Pinnock seeks to focus on new aspects of the person and work of Christ through the lens of the Spirit. Without denying the pre-existence or two natures of Jesus Christ, he attempts to recover a "Spirit Christology," which emphasizes the dependence of the man Jesus on the Holy Spirit for his miracles and sinless life. Without denying the legal and substitutionary aspects of Christ's work on the cross, he attempts to recover for his contemporary Pentecostal-evangelical paradigm a sense of Christ's accomplishment as representing us to God through solidarity with our plight. Jesus' life, including his death and resurrection, becomes a "representative journey" in which we become participants with Christ as he obeys the Father, sacrifices himself, and rises to new life. Echoes of church father Irenaeus's theory of "recapitulation" reverberate through Pinnock's account of Christ as the "new Adam" who gives humanity a fresh start in the power of the Holy Spirit.

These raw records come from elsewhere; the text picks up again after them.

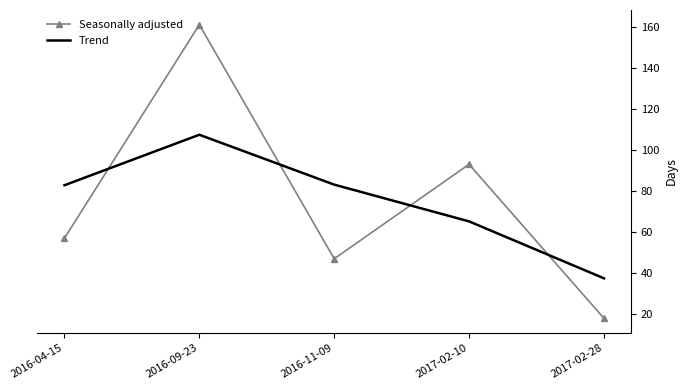

At how many categories does at least one series exceed 97?

1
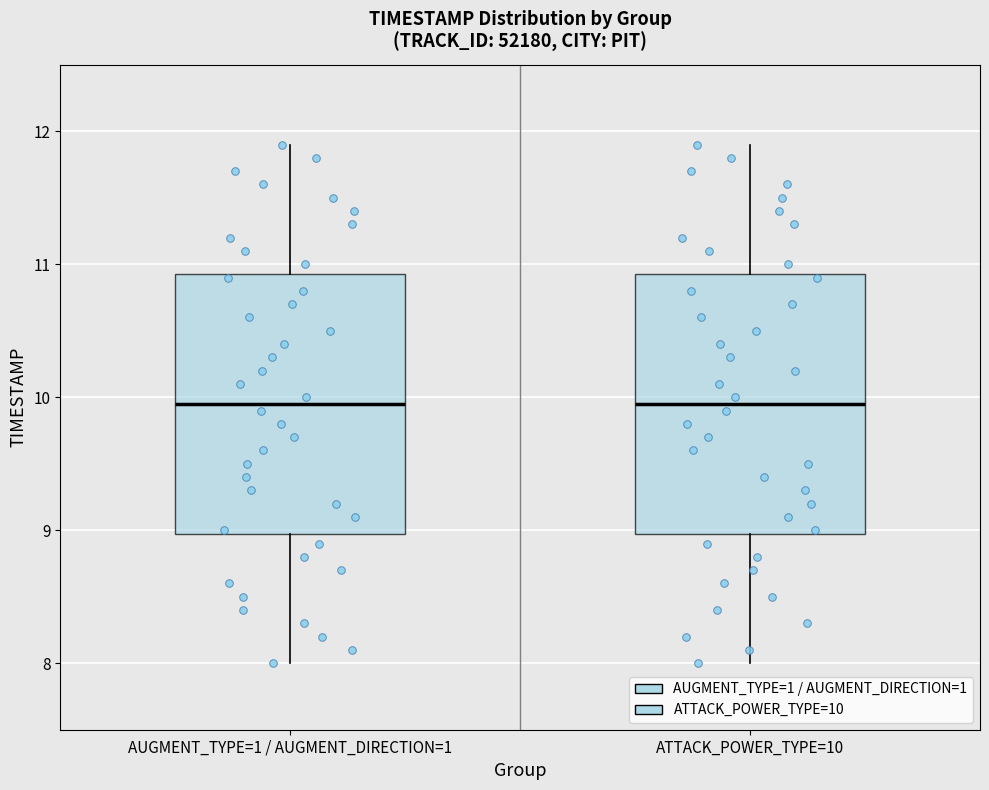

Where is the lower edge of the box for AUGMENT_TYPE=1 / AUGMENT_DIRECTION=1 on the y-axis? The values are not printed on the chart, so give them approximately, as read against the axis.

9.0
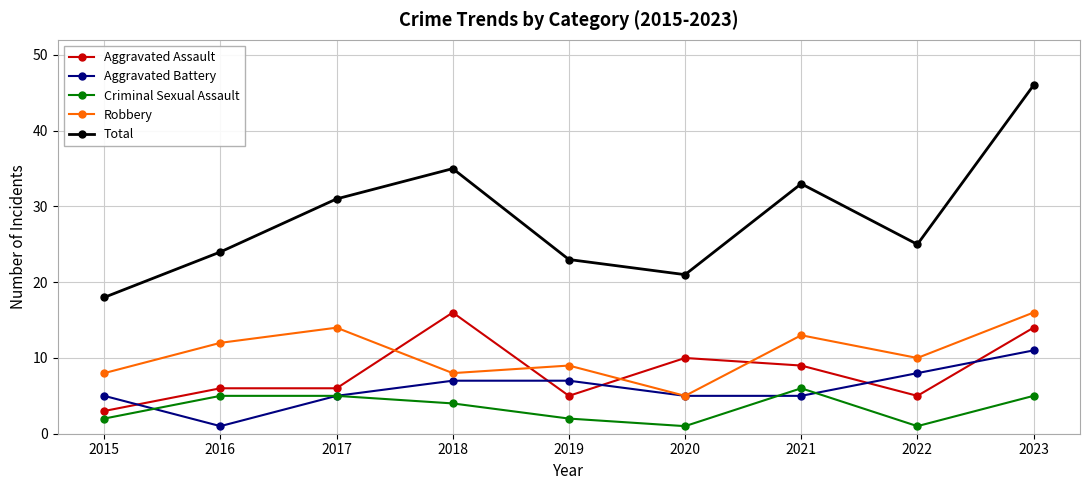

True or false: Aggravated Battery and Total intersect in this chart.

False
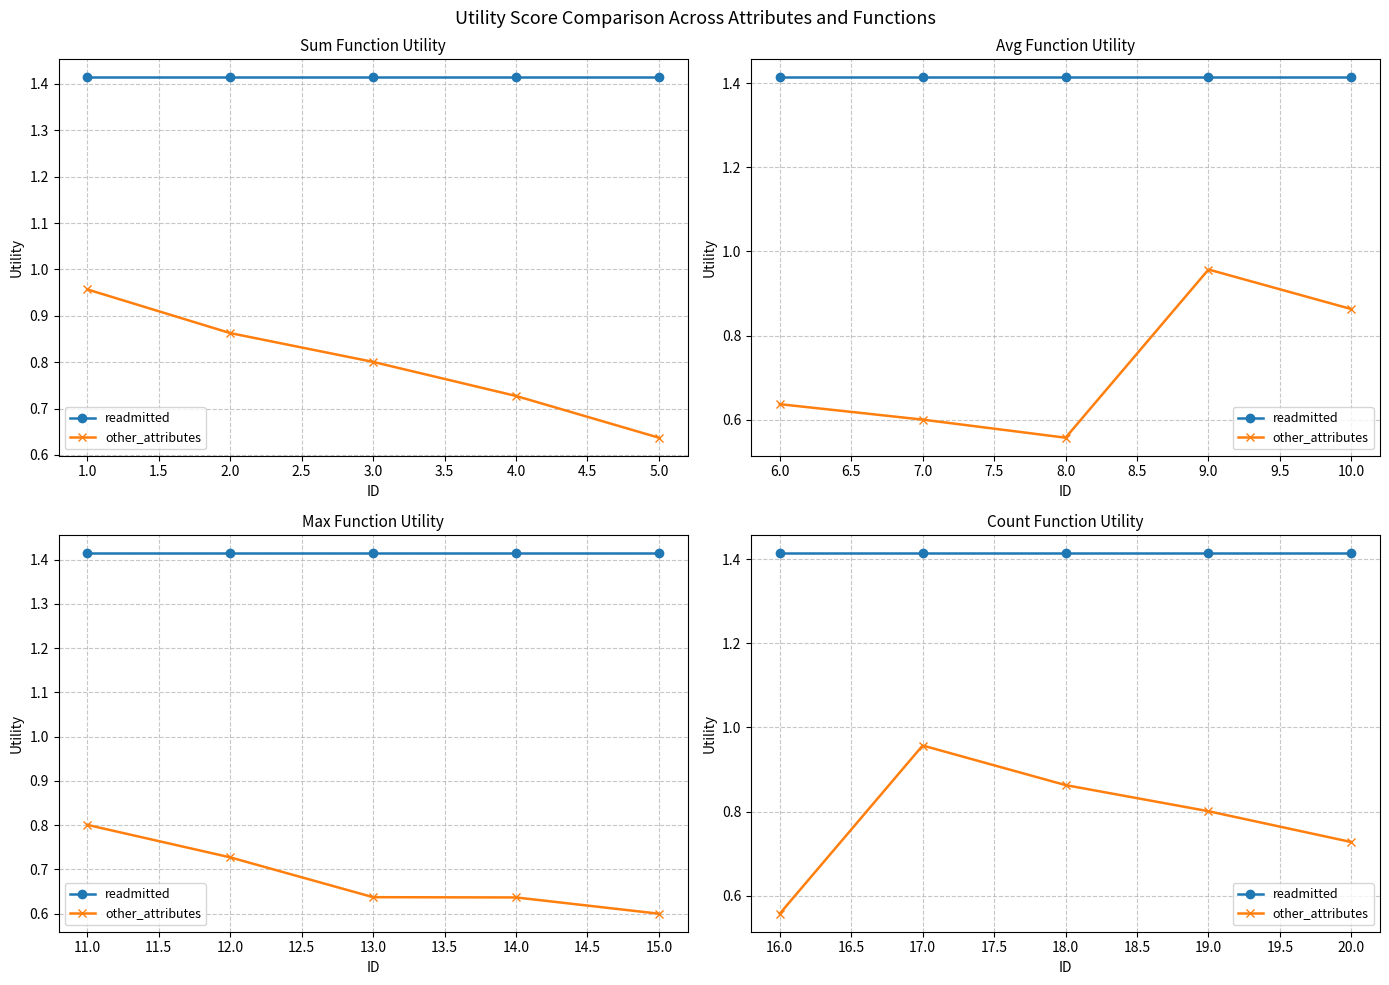

The readmitted series shows 0.7 at 18.0. True or false?

False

A major portion of Flame of Love is devoted to the question of the Holy Spirit's work outside the Christian community. A basic thesis-continuous with Pinnock's earlier work A Wideness in God's Mercy (Zondervan)—is that the "Spirit is not confined to the church but is present everywhere, giving life and creating community." Pinnock appeals to John Wesley and C. S. Lewis as precursors of his own view of the universality of the Spirit's operation. He explicitly rejects universalism of salvation, calling his own view "a modest proposal" by comparison. In order to clarify his own view—misunderstood by some critics of his earlier work—he explains that the Spirit does not work salvifically through non-Christian religions as vehicles of grace. At the same time, however, he affirms with Wesley and Lewis that God's Spirit cannot be limited to speaking only within the narrow confines of Christianity, but must be allowed the freedom to speak to anyone anywhere and at any time who has "ears to hear."
While there is no doubt that Pinnock denies universalism and affirms the uniqueness and finality of Jesus Christ, it seems at times that he desperately wishes God be an equal opportunity savior. Sound theological reflection may lead him to write that "No nook or cranny [of creation] is untouched by the finger of God. His warm breath streams toward humanity with energy and life." But only wishful thinking can lead him to claim that "God is a serious lover who does not allow persons to perish without any opportunity to respond to his love."
The greatest weakness of Flame of Love is flowery theological overstatement. But one gets the impression that Pinnock is attempting not to write another dry-as-dust, scholastic summary of all propositional truth, many of which already crowd the shelves of theological libraries and used-book stores. Flame of Love is one man's reflection on the dynamic presence and power of the Holy Spirit and is at least less wild than the Spirit himself.